Friday, September 30, 2011

Take the Good with the Bad.


Yes the shakes and yes they come and go and they're all a dealt hand. They're all to melt sand. Into glass real fast so I can see clearly for now. For there is a bird in flight with amber green eyes glinting like diamonds roaming through my heart making decoration decisions. Setting it up so cozy and the shadows are shed with light. They bathe and they recede. And they're response is one of bafflement. An exclamatory grimace ebbing into the crimson felt walls to echo through the skeletal system and leave through the ears and eyes; a depthless demise cries out fathomless. The drum is a cavernous one and there is room for the faithless, the faithful, the lost, the found, the leaves, the roots, and the crown. There is everything found in here: it is no surprise that we see through the tears in our eyes as the tidal pool glimmers with youth and problems. Because I do have these sorrow and triumphs. I don't let go of one thing to grasp another. I keep it all together and it makes itself known that it makes me up. The shakes are all part of it.

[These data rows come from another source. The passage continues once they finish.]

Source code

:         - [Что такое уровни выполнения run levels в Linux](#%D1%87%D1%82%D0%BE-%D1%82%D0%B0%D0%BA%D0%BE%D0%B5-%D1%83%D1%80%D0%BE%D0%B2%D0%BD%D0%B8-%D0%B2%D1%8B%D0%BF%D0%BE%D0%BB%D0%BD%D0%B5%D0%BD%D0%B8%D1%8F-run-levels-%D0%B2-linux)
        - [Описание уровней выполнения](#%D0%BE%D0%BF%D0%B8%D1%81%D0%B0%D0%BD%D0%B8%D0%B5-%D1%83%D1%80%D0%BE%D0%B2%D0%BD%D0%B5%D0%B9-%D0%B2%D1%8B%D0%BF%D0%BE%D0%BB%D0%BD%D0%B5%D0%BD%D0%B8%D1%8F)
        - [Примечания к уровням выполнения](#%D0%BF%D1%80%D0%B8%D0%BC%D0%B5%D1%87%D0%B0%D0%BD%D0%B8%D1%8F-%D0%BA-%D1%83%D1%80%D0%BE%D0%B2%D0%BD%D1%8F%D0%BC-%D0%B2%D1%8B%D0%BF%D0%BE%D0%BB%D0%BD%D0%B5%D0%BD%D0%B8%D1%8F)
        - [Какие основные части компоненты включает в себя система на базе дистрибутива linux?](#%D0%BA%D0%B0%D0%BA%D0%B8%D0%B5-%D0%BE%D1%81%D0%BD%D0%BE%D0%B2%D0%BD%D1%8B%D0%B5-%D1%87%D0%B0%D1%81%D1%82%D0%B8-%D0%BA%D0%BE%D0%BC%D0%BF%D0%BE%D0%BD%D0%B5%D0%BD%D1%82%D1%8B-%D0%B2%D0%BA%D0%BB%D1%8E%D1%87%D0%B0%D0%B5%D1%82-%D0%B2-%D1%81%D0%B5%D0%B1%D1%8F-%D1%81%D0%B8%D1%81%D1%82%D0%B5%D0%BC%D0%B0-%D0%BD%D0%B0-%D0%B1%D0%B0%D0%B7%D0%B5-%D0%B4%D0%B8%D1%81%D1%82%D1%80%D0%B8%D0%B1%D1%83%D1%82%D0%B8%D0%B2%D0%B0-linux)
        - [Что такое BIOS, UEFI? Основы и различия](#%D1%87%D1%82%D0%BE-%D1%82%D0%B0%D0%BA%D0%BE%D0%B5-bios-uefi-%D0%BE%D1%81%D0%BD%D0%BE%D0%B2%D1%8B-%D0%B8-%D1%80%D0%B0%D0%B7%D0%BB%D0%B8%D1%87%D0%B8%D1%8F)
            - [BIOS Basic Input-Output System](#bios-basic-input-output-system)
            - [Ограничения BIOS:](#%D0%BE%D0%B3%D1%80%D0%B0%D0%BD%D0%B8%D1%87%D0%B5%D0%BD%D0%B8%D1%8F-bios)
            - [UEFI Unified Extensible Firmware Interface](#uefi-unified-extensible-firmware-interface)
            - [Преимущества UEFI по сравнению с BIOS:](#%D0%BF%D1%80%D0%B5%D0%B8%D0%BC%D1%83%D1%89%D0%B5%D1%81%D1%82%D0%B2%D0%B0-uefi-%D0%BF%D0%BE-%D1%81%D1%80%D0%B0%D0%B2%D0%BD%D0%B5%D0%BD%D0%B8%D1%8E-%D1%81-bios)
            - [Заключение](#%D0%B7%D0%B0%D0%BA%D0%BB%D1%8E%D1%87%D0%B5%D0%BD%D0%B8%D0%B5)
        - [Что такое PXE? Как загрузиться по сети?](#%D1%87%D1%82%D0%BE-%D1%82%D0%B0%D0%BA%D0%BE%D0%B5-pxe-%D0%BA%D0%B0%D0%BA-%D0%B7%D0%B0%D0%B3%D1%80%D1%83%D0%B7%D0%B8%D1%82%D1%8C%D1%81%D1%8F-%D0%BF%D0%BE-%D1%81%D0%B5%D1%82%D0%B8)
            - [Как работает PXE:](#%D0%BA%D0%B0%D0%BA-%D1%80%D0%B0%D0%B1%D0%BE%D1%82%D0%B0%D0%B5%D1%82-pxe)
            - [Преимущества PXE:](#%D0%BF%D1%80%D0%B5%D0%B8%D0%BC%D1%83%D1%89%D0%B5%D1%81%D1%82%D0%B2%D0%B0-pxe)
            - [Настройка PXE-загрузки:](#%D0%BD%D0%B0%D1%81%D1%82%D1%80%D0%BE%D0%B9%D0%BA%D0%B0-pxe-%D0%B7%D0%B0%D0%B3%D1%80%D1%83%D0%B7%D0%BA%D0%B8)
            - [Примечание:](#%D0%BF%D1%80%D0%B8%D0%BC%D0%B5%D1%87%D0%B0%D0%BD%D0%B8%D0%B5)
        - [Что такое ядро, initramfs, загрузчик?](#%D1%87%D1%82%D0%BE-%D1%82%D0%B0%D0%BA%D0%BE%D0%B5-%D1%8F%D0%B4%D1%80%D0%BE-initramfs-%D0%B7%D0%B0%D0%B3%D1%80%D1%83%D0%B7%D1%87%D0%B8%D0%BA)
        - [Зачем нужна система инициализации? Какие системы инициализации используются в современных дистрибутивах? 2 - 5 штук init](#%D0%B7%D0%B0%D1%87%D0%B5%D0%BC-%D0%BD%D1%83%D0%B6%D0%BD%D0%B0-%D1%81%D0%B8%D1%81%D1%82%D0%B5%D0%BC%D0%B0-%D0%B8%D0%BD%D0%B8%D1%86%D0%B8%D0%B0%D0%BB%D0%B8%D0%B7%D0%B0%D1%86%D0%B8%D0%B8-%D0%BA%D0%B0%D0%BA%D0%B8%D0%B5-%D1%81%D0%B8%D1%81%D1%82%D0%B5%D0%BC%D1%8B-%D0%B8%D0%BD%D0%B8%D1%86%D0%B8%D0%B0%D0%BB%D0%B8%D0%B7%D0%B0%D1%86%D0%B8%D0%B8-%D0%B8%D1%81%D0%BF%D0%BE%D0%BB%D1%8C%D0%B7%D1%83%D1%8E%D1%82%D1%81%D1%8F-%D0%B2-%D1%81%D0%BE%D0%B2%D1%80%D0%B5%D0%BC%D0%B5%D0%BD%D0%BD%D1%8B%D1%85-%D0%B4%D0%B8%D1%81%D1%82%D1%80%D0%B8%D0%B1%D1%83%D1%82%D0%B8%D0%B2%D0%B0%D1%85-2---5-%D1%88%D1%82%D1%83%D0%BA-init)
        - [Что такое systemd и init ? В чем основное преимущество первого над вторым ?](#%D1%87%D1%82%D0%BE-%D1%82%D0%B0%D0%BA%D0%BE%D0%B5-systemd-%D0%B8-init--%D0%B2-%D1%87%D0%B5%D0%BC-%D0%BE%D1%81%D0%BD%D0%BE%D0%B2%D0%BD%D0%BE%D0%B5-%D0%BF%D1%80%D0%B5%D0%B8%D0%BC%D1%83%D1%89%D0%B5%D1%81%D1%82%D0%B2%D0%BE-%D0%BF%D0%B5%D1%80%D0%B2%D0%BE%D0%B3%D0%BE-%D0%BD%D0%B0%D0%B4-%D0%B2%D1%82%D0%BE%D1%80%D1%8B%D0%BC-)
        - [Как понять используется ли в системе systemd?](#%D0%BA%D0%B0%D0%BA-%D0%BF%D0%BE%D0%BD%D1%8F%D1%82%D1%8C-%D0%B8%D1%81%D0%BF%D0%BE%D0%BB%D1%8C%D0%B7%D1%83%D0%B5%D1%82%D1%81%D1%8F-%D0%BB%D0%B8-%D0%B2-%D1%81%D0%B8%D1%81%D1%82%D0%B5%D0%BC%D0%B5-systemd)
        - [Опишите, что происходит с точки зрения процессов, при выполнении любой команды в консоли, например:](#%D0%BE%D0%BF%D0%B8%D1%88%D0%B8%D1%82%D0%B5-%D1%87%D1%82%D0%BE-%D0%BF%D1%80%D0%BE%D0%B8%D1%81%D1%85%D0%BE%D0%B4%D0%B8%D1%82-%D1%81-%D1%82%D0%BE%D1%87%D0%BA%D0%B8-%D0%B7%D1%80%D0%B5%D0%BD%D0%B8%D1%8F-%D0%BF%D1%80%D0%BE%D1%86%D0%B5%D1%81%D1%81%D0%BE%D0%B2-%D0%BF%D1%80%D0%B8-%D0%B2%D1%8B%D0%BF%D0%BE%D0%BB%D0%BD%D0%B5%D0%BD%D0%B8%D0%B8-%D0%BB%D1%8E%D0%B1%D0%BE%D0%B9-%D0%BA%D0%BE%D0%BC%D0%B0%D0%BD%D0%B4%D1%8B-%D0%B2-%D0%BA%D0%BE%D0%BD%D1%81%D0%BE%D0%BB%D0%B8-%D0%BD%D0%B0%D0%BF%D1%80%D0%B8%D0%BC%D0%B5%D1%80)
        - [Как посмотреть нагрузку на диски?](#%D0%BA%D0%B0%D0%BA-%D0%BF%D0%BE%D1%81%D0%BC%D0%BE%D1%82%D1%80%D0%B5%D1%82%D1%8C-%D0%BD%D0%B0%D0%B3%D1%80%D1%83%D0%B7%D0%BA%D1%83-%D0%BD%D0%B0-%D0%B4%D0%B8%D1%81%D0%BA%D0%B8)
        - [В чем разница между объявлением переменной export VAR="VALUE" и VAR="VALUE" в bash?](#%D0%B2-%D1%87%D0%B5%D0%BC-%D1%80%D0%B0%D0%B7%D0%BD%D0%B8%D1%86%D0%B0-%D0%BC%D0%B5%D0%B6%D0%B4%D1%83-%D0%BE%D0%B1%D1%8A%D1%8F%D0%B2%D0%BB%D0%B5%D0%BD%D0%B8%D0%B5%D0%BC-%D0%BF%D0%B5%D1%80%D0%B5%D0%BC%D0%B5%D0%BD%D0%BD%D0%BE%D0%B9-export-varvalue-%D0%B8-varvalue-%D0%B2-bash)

Sunday, September 18, 2011

Red Hot Gothic Rage.


I will try not to let it get the best of me: it can take the worst. Like those aches and pains. And that devious longing that creeps up like a rerun? Oh yes. Just the worst. I have a feeling I'll need the sharpest knife to cut the deepest wound. A removal of sorts to straighten everything out and make me seem crystal clear. A tuning fork spine with a bed full of scars. And it scares me how long it takes to wake up from my recurring dreams. I think the house is falling around me. I'm convinced there is a crowd noting my every move. I rear and buck. There is the red anger. There are my eyes losing sight and glowing white. This is the cause: you are convincing yourself of a lie. And it just gets better and better. The worst is a debt that you can't fret.


Friday, September 16, 2011

There There Misconceptions.

I felt along the lines of the insane.
And I don't know why I say I felt because I still feel it.
But I distance the lines and I get the feeling that they are further from each other than possible.
The treble kick and the feeble sick,
the weather rip and the feather tip.
I do not know.
But maybe they're all inter related and I just don't see it.
And I don't see why.
Maybe the honeybee and the ant are working together and I'm falling over myself trying not to fathom the truth.
That I could never be the same again?
It's a possibility.
That I couldn't work with who I was?
It's possible, somewhere along the line.

Tuesday, September 6, 2011

Don't Let Me Go. Keep Me On.


All this operational tension and employment bartering: the sea is a seasonal thing as in you see and then you don't. It evaporates like the spendthrift type outside the apartment. And he's lost when the time shift turns past the appointed work shift. There there. This feeling of utterances in the ear; hot and soft. The stipend is beyond over. The trickle down is hot wax and spearmint. Stunning cool and explosions out across the permeated economic landscape. The tycoon weeps bloody dollars while crushing the menial underfoot. Some sort of juggernaut steamroller bringing the blue bloods to their present situations so the crystal can clink together in a toast to present situations. The foreman has one eye rolling like a bowling ball. And he keeps the fabric of the infrastructure sutured together with clothes pins. And he keeps the water flowing even though it means nothing anymore. And the lake drains down to the constancy of collapse. The constancy of ebb and flow. The near and the far. The world careening and letting us just sway with it for now. And the things that we forgot how to love are supporting us. Remember green? Remember blue? Remember salivating and drowning and loosing yourself from the taut rope wrapped so secretly around your neck? Would you gargle with raw sewage? Would you jump rope with a live wire? I thought so.

Friday, September 2, 2011

They Dropped Us Off Here Without Our Consent.


This scent prevails: penniless little kids and those lives fast forwarded in an email stream to return to sender with a defunct address. The Rest Home for the Wicked has gone bankrupt and now the teenagers are drunk and flying out into bread winning casts along the roadways. You call me what my credit card says. The bones are the ones that hold us up aren't they? Then why do I feel this sense of deflation when I feel so empty? They are all in this procession that is leading to the horizon where a slow burn of beaten hymns and depthless pallor shine unadulterated like nothing before. I fucked it up. I sent it out without. I fucked it up. I feel my hands shaking into blurry messes while the tome of this increase writes itself without me. The bricks in the deathly palindrome that is our lives folding so the ends meet: Rest Home for the Wicked. And yet, no rest. Be there or lose hair. From stress.